An 11.5/30 2 stage strikes me as a lot of machine for your location (Princeton NJ?) Do you really get enough snow that a large machine is necessary? Or do you have a large area to clear? What were you using and why do you want a considerably larger unit? I agree that thin-cheap plastic chutes should be avoided. I haven't seen any Craftsmans lately. If the one you're looking at has a plastic chute, I'd almost bet it's a thin-cheap one. 
Have you looked at any other brands?

GrtArtiste


----------



## gbaker (Jan 4, 2006)

I suspect it is a some overkill for the area, but I have a long wide ended drive that I have never been able to blow off easily with the old one.
It could never blow all the way across. I acutally had to blow the same snow 3 times to get it all the way across because my house is against one side and end. I needed one with more distance. Plus I do a couple of neighbors.
I have looked at several other, more commercial units. Toro, Deere and Ariens. This one seems to have more bang for the buck. That is why I asked the question is it reliable.
I will look at the plastic chute thing, it may have a plastic chute, although my drive is paved.


----------



## PPP (Jan 5, 2005)

Gbaker, That is one AWSOME MACHINE!!! I just bought one and it works wonders. It does have the metal chute. There is an 11hp and an 11.5 hp Model (I bought the 11.5 hp model for the drift cutters alone). This is an awsome machine and offered much more for the price then other brands. I had an older 8hp Craftsman that finally blew the engine after 13 hard years of use. Others may say get a "better brand", but this is one GREAT machine. I even bought the extra warranty (covers as parts labor and any service fees) on it for 5 years for $150 and thats only 30 a year for 5 years. You can't even get your lawn mower tuned up for that price. I've had this on other equiptment and I can't see how they make any money on it. This machine is a BEAST and manuvers effortlessley. And I'm good for 5 years. You really can't find a better deal for the money.
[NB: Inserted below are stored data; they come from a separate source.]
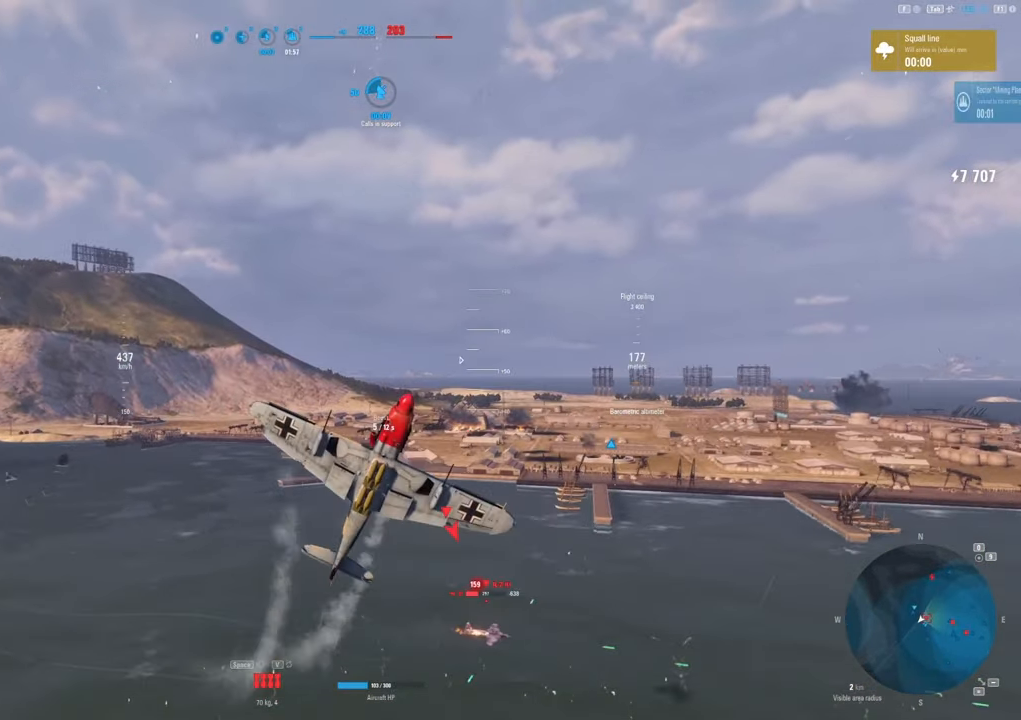
{"keys": ["s"], "mouse": [], "mouse_move": "still", "events": []}
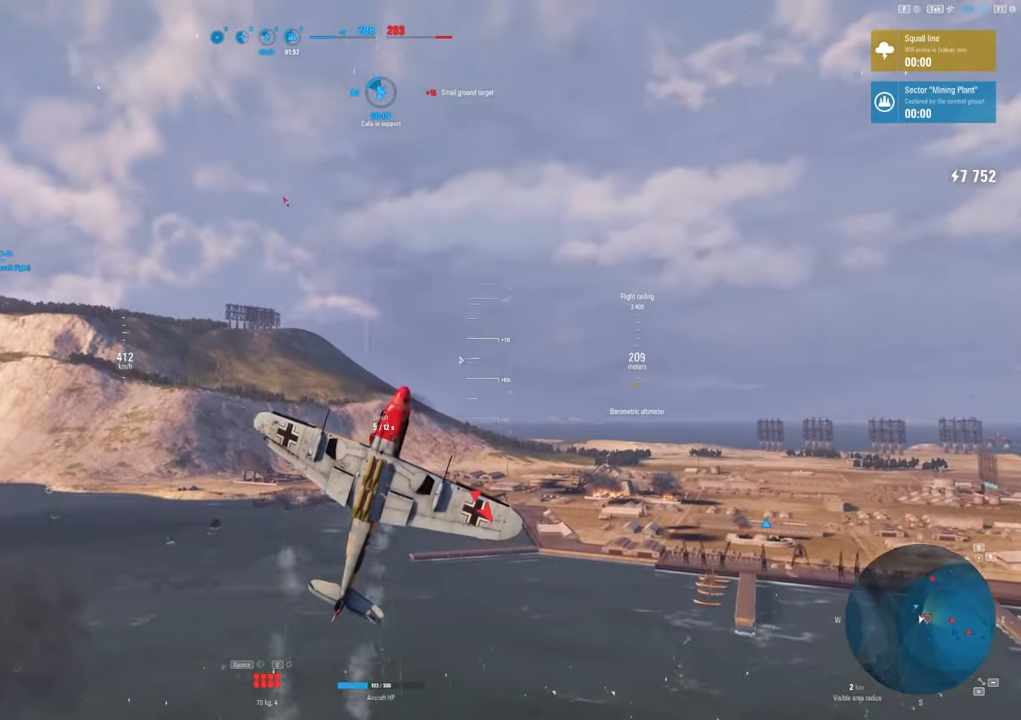
{"keys": ["s"], "mouse": [], "mouse_move": "down", "events": []}
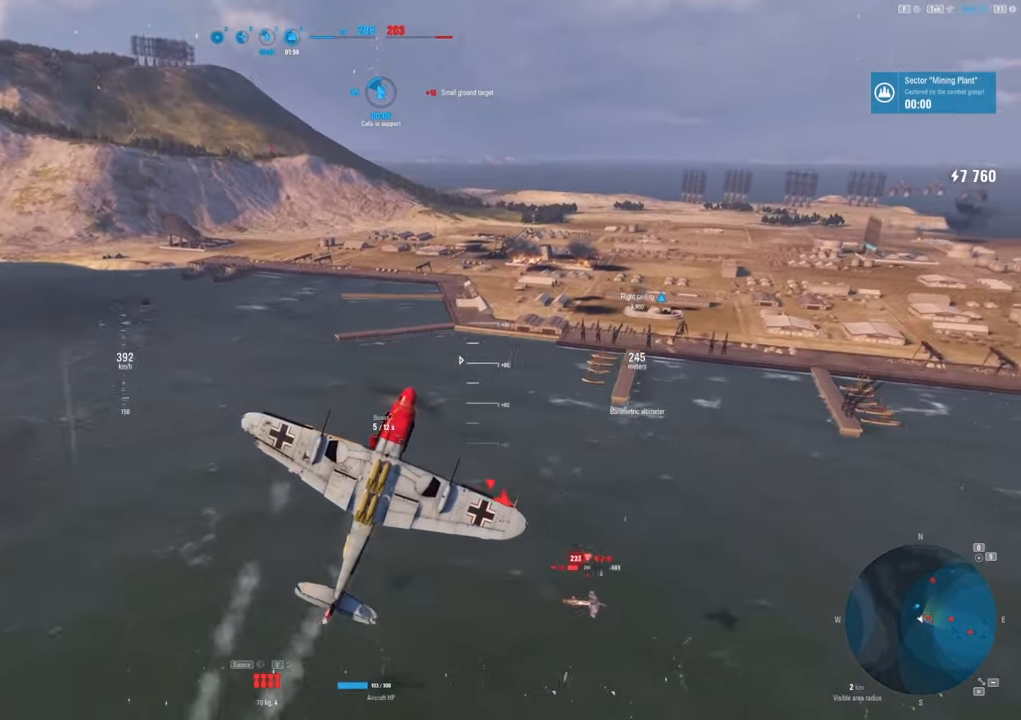
{"keys": ["s"], "mouse": [], "mouse_move": "down-right", "events": []}
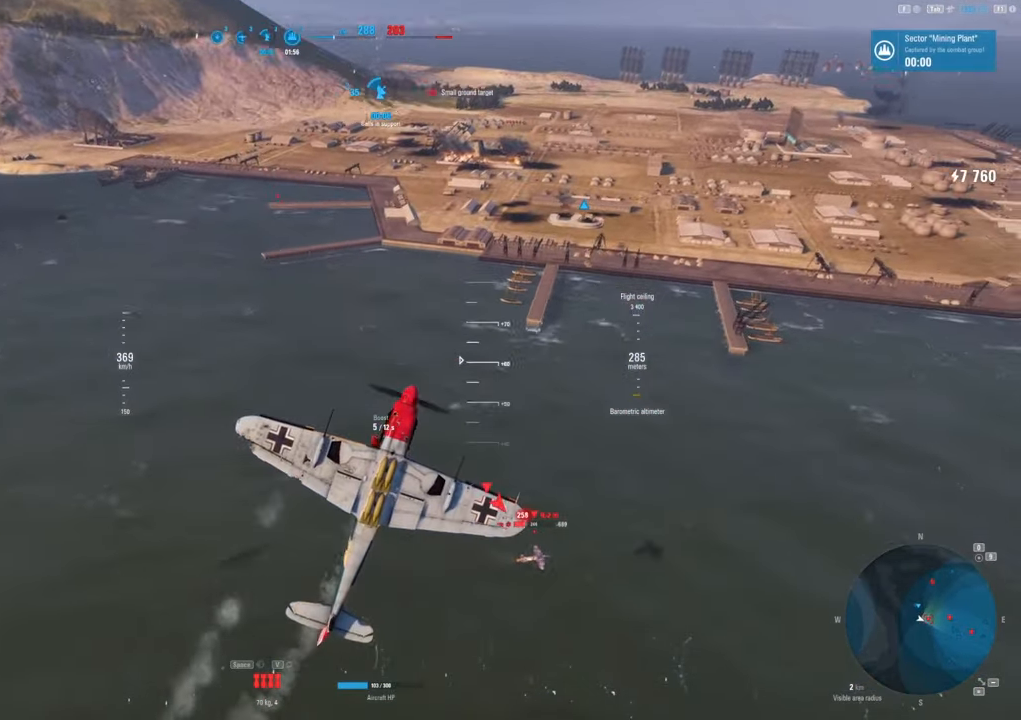
{"keys": ["s"], "mouse": [], "mouse_move": "still", "events": []}
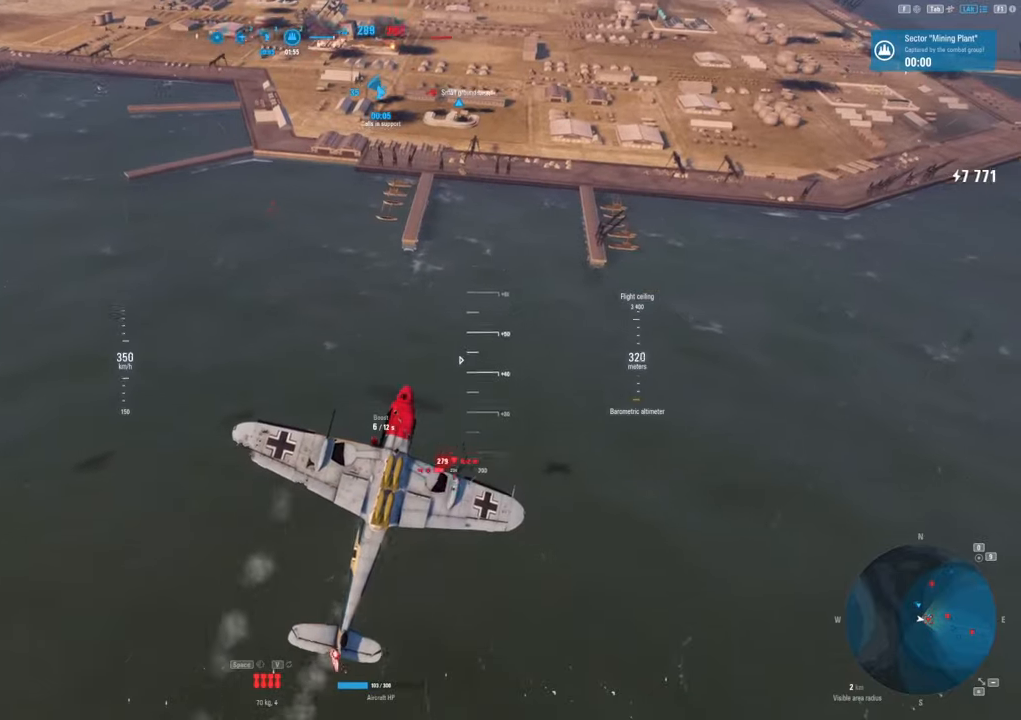
{"keys": ["ctrl", "s"], "mouse": [], "mouse_move": "down", "events": [[150, "ctrl", "down"]]}
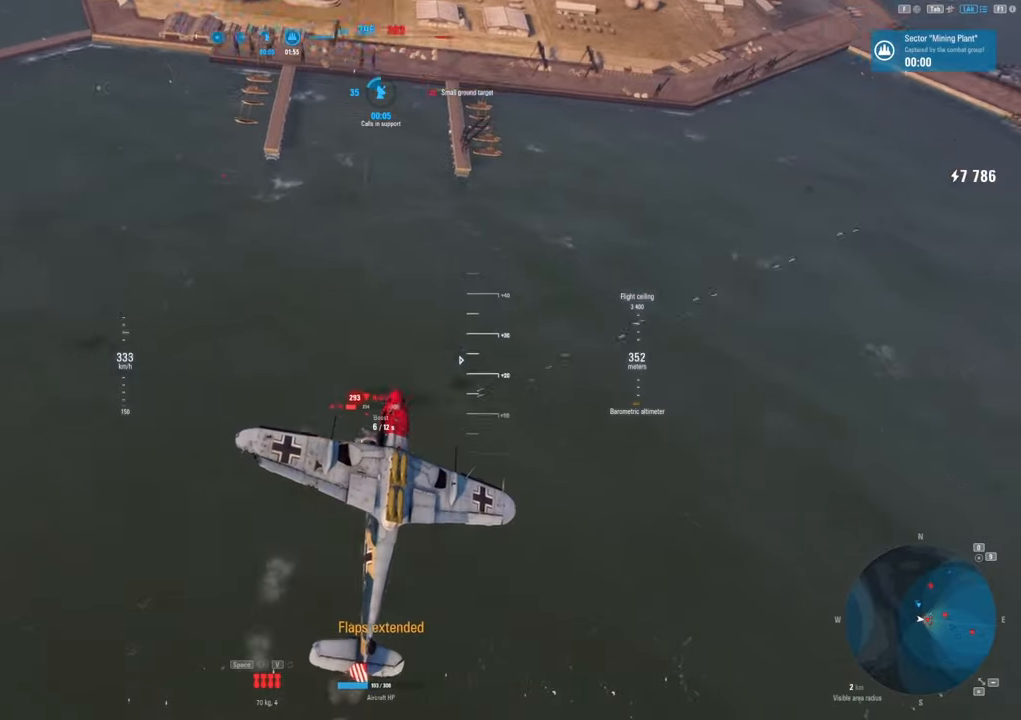
{"keys": ["ctrl", "s"], "mouse": [], "mouse_move": "right", "events": []}
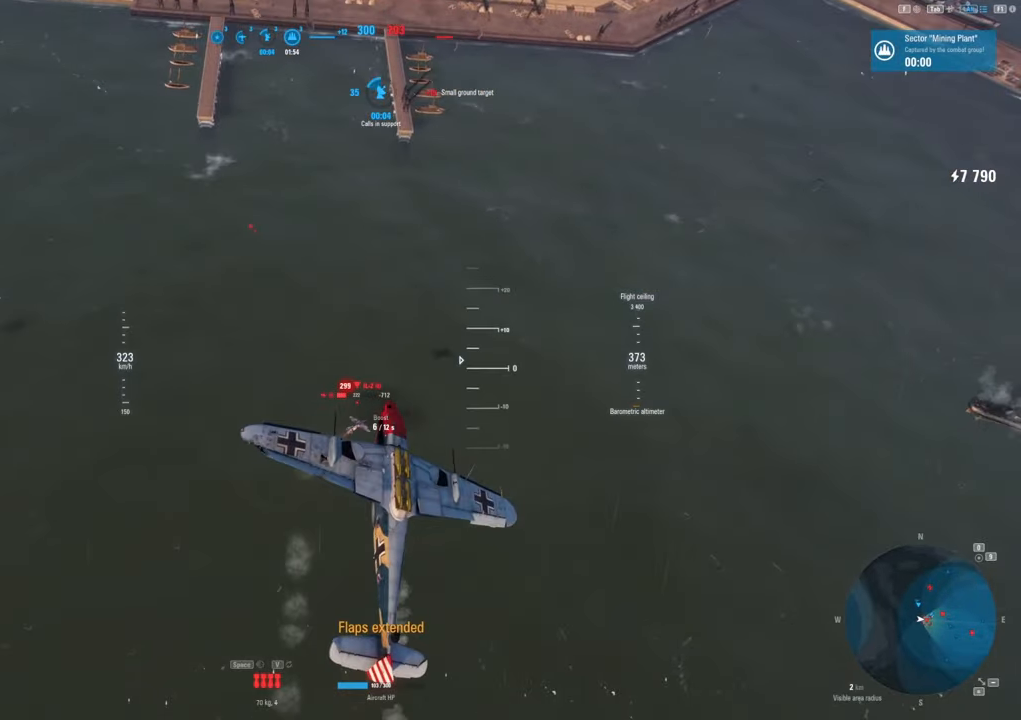
{"keys": ["ctrl", "s"], "mouse": [], "mouse_move": "still", "events": []}
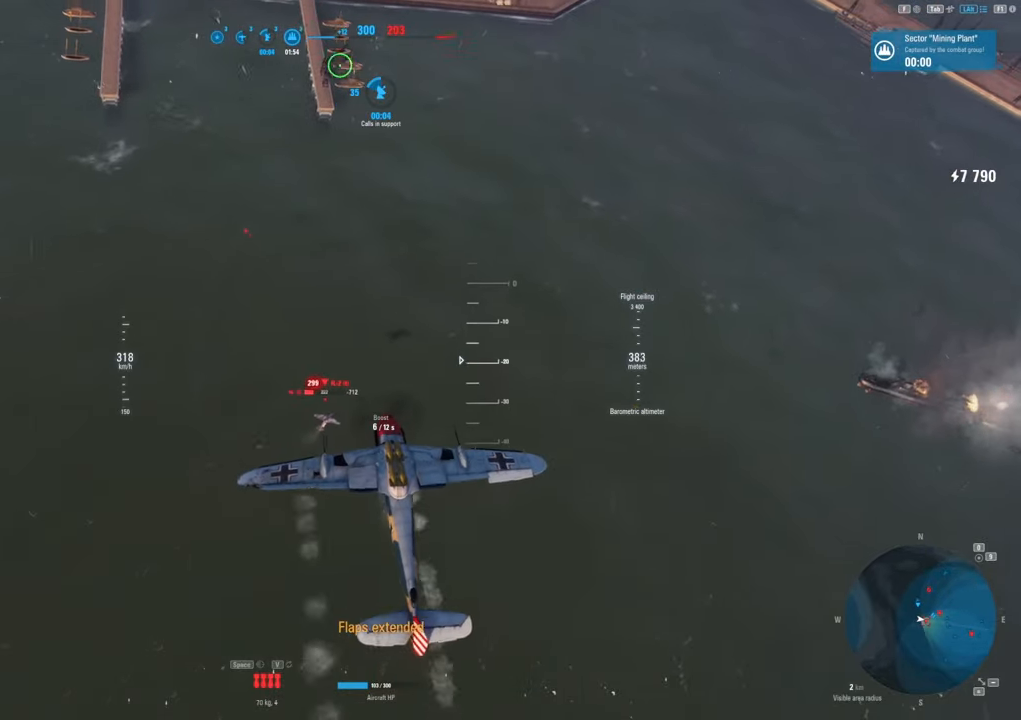
{"keys": [], "mouse": [], "mouse_move": "still", "events": [[383, "ctrl", "up"], [383, "s", "up"]]}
Although I don't know who makes it for them I've had luck with there (non commercial use) products in the past. And for the size if you have the room to manuver it go with it. It's not always ideal conditions when you are outside fighting to keep up with the snow fall. You want to get it cleared as fast as possible and get back in the house. The bigger it is the quicker you get it done. Oh yea and this thing throws snow a long distance.


----------



## LINY Rob (Oct 5, 2004)

people may say "get a better brand", but the fact of the matter is they all run the same engines and are made by pretty much the same people and sold under different names.

the plastic chute isnt bad- as long as you put a piece of tin on the inside of the top of it so it doesnt shoot the snow straight up in the air and onto yourself


----------



## tjlands (Sep 29, 2005)

for a homeowner the craftsman products are OK, but if you are going to use it to make money buy a commercial machine such as the Ariens. The warranty on the craftsman is great but I would rather have a machine that did not break down!


----------



## bobingardner (Jul 18, 2004)

You should also consider the Ariens 926DLE or even the 926LE Pro. They both have a larger impeller and a higher less restrictive chute than the Craftsman so if distance is important they might be a better choice. The 926 DLE cost less than the 11528LE but doesn't have the remote axle lock so if manuverability is important the 926 LE Pro would be good choice since it has a differential drive with remote axle lock. It also comes with a heavier duty gear box and heated handle bars.


----------



## gbaker (Jan 4, 2006)

I am getting some very good information here, especially the snow blower link (thanks fc-racer and all).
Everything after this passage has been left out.